══ Records to use ══

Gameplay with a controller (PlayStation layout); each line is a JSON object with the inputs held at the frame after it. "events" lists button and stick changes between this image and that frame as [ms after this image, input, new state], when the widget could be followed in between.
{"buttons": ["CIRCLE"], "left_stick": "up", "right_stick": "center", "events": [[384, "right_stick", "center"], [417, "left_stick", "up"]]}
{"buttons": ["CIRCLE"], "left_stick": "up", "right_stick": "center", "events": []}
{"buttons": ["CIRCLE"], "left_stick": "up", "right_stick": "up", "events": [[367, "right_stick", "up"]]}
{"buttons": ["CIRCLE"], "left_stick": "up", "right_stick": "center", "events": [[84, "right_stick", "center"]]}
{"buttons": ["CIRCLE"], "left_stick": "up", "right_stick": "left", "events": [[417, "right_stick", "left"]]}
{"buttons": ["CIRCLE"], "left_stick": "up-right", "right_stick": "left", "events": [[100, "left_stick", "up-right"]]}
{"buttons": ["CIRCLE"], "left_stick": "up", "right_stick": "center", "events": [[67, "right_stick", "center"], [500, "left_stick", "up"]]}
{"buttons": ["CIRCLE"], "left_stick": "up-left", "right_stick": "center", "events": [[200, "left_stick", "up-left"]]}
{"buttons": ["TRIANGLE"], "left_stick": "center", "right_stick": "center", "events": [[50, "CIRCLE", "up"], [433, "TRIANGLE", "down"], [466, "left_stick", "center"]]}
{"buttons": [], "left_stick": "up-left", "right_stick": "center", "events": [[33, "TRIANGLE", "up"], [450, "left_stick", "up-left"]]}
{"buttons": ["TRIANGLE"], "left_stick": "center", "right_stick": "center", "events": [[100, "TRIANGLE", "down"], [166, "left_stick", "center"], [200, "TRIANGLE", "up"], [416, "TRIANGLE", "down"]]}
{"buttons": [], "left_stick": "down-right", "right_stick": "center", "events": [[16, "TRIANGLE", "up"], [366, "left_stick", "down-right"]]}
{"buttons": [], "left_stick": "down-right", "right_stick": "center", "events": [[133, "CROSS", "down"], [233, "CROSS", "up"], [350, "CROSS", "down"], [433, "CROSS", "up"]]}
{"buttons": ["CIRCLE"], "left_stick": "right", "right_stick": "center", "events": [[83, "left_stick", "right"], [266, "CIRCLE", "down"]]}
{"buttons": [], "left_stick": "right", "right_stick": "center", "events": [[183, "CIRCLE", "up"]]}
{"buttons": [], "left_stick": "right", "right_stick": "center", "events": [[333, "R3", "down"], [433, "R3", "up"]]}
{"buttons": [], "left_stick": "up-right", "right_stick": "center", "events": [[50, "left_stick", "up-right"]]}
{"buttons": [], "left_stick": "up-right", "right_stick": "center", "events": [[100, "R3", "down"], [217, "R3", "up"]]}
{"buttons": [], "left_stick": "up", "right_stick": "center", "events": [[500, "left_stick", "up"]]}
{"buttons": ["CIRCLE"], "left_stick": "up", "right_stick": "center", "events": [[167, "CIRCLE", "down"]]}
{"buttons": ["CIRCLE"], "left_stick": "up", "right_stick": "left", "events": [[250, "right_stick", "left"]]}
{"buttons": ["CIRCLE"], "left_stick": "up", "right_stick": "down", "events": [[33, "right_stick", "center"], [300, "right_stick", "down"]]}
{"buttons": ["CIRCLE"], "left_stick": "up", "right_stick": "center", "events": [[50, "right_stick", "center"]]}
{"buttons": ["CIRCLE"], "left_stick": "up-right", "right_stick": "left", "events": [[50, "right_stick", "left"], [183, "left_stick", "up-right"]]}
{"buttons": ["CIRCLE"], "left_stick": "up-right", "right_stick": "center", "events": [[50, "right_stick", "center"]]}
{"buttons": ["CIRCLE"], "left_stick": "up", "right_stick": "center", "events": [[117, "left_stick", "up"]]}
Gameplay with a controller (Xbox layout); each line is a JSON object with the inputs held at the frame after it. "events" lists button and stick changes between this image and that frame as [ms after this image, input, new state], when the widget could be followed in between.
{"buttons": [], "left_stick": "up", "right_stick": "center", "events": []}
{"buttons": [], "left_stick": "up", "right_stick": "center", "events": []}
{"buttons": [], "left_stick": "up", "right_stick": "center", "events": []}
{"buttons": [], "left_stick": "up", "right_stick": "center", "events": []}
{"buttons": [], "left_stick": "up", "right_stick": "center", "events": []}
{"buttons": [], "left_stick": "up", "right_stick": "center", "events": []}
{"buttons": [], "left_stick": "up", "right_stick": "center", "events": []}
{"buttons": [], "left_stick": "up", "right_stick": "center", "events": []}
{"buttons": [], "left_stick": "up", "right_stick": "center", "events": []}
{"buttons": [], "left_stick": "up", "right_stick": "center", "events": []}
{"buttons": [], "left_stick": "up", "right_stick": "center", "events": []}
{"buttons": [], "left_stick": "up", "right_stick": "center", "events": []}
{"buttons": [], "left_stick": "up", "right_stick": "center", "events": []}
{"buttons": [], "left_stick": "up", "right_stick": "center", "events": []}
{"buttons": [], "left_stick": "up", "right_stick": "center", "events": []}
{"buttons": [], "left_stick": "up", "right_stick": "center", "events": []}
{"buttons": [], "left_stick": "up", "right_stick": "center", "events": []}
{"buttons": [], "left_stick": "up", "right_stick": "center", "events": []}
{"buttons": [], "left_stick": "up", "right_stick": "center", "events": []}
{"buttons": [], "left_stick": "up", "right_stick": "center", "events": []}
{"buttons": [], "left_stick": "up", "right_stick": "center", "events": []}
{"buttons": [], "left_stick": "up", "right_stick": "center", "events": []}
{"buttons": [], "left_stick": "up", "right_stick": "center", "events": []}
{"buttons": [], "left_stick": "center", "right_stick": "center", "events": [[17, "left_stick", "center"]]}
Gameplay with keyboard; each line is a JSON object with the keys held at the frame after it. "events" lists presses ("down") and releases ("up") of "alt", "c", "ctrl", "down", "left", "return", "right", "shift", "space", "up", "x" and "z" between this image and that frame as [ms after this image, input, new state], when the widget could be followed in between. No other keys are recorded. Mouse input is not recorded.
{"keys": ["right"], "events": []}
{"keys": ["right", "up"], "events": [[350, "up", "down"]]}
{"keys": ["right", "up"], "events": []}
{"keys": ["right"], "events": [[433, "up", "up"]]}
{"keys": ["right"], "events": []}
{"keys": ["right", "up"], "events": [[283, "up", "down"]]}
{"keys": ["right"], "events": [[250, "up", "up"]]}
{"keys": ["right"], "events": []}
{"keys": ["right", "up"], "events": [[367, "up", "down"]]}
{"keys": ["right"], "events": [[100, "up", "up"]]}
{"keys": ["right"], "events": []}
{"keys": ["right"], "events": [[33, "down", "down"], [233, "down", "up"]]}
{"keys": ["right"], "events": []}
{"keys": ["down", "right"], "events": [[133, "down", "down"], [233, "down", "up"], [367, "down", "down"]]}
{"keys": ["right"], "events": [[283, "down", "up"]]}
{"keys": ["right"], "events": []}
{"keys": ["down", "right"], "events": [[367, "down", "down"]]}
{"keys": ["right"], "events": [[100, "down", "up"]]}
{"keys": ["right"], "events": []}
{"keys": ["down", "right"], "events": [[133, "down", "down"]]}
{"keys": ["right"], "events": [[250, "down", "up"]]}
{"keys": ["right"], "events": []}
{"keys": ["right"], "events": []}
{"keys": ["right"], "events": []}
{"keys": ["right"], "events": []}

═══

* [Required action]: Only lines with the word "changes" are wanted. Find and copy them from the records above.

* [Task answer]:
Gameplay with a controller (PlayStation layout); each line is a JSON object with the inputs held at the frame after it. "events" lists button and stick changes between this image and that frame as [ms after this image, input, new state], when the widget could be followed in between.
Gameplay with a controller (Xbox layout); each line is a JSON object with the inputs held at the frame after it. "events" lists button and stick changes between this image and that frame as [ms after this image, input, new state], when the widget could be followed in between.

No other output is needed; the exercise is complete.